All of these conditions, says TransUnion, created one of the most competitive pricing environments in recent memory.

“Affordability and choice are redefining South Africa’s automotive landscape,” says TransUnion Africa CEO Lee Naik.

“Consumers are seeking greater value and flexibility, and manufacturers that meet this demand through innovation and pricing discipline are winning the race for growth.”

Although established vehicle brands returned to positive growth in the second and third quarter of this year, the domestic market’s transformation is being led by Chinese manufacturers, as they are expanding nearly nine times faster than the overall market, with y-o-y growth of 89% in the second quarter and 88% in the third quarter.

Their combined share has quadrupled since 2021 to more than 15%, powered by competitively priced, feature-rich sports-utility vehicles and sedans that appeal to cost-conscious, yet tech-savvy buyers, explains the TransUnion report.

Top-performing value brands y-o-y included JAC (67% volume increase), GWM (54%), and Chery (35%), while BMW (27%) proved that premium marques can still thrive by combining desirability with strong product pipelines.

India’s Mahindra posted 42% growth.

“This isn’t a short-term surge, it’s a structural reset,” notes Naik.

“The success of value-driven models shows how affordability, technology and trust are now the true levers of brand growth in South Africa.”

Younger, High-Income Buyers Sustaining Demand
TransUnion’s recent Consumer Pulse Survey shows a modest easing in purchase intent, with the share of respondents likely to buy a vehicle in the next three months declining from 19% in the second quarter to 17% in the third quarter.

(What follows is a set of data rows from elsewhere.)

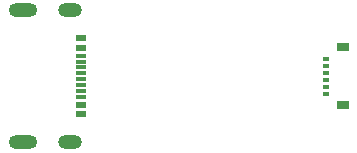
<source format=gbr>
G04*
G04 #@! TF.GenerationSoftware,Altium Limited,Altium Designer,24.8.2 (39)*
G04*
G04 Layer_Color=255*
%FSLAX25Y25*%
%MOIN*%
G70*
G04*
G04 #@! TF.SameCoordinates,C8608415-0D93-4E33-BC52-9C0F9C252278*
G04*
G04*
G04 #@! TF.FilePolarity,Positive*
G04*
G01*
G75*
%ADD12R,0.03543X0.02362*%
%ADD13R,0.03543X0.01181*%
%ADD14R,0.02362X0.01575*%
%ADD15R,0.04134X0.02756*%
%ADD23O,0.09449X0.04724*%
%ADD24O,0.07874X0.04724*%
D12*
X27756Y14922D02*
D03*
Y18071D02*
D03*
Y37048D02*
D03*
Y40197D02*
D03*
D13*
Y34449D02*
D03*
Y32481D02*
D03*
Y30512D02*
D03*
Y28544D02*
D03*
Y26575D02*
D03*
Y24607D02*
D03*
Y22638D02*
D03*
Y20670D02*
D03*
D14*
X109498Y33465D02*
D03*
Y31102D02*
D03*
Y28741D02*
D03*
Y26378D02*
D03*
Y24015D02*
D03*
Y21654D02*
D03*
D15*
X114911Y17914D02*
D03*
Y37205D02*
D03*
D23*
X8287Y49528D02*
D03*
Y5591D02*
D03*
D24*
X24035D02*
D03*
Y49528D02*
D03*
M02*

</source>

Purchase behaviour also remains sharply segmented across both age and income groups.

Younger consumers continue to lead intent, with 21% of Gen Z and 19% of Millennials planning to buy a vehicle in the next three months, compared with 13% of Gen X and 8% of Baby Boomers.

From an income perspective, high-income households earning R200 000 or more a month show the strongest intent at 34%, while middle- and lower-income consumers remain significantly more cautious in their purchasing outlook.

Internal-combustion engine (ICE) vehicles remain the single largest category in consumer purchase intent, accounting for 42% of consumer preference, while interest in hybrid (39%) and plug-in hybrid (24%) models is steadily increasing.

The shift toward electrification is most pronounced among Gen Z consumers, with 55% favouring hybrids and 32% considering battery-electric vehicles (BEVs).

This generational shift toward greener technology is also evident among high-income buyers, with 75% considering plug-in hybrids, driven primarily by their perceived affordability.

In contrast, preference for ICE vehicles remains largely affordability-based among lower-income segments.

Higher budgets within affluent households enable greater consideration of hybrid plug-in hybrid, and BEVs, reinforcing an emerging electrification divide, says the TransUnion report.

“The convergence of affordability, segmentation, electrification and connectivity signals a pivotal shift in the automotive industry,” notes Naik.

“The future belongs to brands and financiers that master both the value-driven present and the connected, electrified future.”